Hi, thank you for the feedback. Please let me know when you have something to give a try. I'll be happy to test it in my environment.

MMaiero commented 4 years ago

Hi @bretambrose, do you have any update on this issue?

bretambrose commented 4 years ago

Still in progress. I need to finish updating and testing the js and python CRTs and then get everything reviewed. It is theoretically possible to try out the changes yourself by using the 'ref' branch of aws-crt-java but it might be best to wait until things are finalized.

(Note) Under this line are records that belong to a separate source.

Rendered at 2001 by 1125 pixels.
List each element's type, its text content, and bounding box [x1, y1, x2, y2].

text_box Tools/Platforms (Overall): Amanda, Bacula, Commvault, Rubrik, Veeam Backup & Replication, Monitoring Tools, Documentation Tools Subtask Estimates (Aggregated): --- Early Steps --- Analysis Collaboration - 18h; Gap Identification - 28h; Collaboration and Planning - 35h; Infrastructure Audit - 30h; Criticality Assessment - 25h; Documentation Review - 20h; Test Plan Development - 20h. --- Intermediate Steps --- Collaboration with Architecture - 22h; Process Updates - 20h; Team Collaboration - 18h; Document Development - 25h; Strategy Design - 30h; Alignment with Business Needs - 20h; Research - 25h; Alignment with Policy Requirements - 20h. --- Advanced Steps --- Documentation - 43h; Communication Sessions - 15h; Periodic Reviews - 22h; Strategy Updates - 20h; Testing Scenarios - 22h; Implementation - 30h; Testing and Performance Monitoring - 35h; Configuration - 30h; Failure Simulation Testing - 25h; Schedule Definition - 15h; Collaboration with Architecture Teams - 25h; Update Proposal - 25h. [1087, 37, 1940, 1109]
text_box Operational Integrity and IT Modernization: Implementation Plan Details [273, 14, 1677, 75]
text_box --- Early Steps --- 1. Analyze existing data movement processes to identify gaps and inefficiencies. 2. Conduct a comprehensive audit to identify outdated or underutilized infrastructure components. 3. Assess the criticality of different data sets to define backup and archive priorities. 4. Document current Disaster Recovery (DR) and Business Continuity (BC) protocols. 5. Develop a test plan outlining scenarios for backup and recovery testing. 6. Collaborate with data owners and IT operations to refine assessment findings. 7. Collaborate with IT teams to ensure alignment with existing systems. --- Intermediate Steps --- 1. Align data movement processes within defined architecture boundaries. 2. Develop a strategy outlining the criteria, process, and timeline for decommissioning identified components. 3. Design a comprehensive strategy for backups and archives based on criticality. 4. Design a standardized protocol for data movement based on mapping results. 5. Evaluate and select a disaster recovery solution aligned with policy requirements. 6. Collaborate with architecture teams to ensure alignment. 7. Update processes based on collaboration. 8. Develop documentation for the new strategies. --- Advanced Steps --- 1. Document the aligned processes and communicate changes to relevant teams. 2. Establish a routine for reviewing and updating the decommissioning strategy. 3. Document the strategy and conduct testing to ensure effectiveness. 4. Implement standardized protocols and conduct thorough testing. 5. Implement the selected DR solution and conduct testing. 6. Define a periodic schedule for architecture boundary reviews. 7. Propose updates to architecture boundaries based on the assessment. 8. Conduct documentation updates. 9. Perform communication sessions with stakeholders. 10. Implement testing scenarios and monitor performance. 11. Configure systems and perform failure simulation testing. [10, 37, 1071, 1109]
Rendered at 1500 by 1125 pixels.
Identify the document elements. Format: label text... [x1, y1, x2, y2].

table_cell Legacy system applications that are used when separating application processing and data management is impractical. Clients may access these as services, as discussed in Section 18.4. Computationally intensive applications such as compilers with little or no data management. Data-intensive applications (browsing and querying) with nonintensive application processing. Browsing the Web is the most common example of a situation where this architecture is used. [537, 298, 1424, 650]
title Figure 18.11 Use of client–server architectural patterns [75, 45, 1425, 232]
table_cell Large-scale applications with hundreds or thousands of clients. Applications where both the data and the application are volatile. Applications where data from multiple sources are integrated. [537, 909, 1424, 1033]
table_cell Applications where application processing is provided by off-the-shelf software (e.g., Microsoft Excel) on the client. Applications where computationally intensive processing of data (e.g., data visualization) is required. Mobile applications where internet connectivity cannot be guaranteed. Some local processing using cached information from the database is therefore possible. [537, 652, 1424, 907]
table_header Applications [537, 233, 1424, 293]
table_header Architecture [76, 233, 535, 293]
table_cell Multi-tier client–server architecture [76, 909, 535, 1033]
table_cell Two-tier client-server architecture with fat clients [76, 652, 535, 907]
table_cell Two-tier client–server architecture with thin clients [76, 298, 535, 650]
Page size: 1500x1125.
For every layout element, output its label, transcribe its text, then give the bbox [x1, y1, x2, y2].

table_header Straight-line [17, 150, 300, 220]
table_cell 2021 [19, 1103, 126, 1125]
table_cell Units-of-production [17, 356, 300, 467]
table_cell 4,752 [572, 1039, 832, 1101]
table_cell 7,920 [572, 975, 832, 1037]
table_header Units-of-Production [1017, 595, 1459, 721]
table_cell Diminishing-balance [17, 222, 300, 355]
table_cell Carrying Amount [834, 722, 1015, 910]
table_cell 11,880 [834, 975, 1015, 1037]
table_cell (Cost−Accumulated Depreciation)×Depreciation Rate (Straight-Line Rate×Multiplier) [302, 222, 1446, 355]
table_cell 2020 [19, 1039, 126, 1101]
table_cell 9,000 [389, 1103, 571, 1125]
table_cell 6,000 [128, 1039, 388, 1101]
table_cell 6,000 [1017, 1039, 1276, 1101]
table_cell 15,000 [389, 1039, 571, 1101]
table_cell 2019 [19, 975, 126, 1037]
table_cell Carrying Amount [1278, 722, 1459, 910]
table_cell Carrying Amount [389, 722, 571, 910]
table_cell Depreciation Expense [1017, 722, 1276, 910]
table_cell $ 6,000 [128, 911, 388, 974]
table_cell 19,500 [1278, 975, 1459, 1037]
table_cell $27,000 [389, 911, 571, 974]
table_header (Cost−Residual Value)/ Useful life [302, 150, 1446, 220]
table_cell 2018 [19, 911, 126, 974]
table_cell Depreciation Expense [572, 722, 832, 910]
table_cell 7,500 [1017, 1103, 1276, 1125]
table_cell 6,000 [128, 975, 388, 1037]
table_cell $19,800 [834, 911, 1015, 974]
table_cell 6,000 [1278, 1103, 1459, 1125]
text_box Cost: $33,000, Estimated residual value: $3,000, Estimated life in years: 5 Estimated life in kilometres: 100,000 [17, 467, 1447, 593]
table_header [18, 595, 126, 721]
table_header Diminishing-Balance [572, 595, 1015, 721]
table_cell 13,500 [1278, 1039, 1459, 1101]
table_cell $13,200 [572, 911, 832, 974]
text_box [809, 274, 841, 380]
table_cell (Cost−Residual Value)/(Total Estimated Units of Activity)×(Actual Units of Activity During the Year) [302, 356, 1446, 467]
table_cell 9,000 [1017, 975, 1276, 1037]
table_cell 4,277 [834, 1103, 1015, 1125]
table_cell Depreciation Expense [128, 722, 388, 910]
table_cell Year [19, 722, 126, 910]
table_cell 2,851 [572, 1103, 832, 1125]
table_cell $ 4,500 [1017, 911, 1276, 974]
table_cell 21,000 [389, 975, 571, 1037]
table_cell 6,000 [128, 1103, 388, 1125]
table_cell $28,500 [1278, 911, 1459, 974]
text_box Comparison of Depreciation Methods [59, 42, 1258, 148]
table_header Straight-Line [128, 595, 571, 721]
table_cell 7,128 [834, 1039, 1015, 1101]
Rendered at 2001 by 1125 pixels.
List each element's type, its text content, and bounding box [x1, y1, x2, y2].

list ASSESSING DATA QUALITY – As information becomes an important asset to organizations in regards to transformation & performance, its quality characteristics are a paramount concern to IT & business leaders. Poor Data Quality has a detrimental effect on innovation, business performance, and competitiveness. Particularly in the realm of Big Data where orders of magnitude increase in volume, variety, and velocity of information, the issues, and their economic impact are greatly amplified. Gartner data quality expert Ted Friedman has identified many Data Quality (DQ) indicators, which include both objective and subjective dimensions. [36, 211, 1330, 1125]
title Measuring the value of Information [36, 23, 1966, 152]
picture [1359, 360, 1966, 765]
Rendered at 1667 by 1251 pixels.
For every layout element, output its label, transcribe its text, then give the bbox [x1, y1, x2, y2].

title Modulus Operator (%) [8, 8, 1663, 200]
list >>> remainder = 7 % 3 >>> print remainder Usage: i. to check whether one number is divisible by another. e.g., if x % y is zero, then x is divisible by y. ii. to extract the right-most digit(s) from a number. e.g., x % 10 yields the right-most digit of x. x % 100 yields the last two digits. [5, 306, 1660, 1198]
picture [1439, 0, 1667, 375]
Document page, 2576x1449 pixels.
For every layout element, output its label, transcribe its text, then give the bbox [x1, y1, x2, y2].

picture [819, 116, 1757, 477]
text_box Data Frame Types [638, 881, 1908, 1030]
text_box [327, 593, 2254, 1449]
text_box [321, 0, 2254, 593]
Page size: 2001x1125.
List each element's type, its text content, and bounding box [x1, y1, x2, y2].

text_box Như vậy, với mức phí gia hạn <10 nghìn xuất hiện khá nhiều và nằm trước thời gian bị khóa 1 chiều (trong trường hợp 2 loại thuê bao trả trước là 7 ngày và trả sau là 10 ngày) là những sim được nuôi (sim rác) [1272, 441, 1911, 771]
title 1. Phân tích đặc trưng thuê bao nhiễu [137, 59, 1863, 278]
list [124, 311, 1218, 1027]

bretambrose commented 4 years ago

V1.2.8 of the SDK has been published to maven and should be visible shortly. Please give it a try and report if stability issues have improved.

MMaiero commented 4 years ago

Hi, thanks for the update. I'm going to test it today and I'll let you know.

MMaiero commented 4 years ago

I can confirm that it seems to fix the issue reported. Thanks for the fix!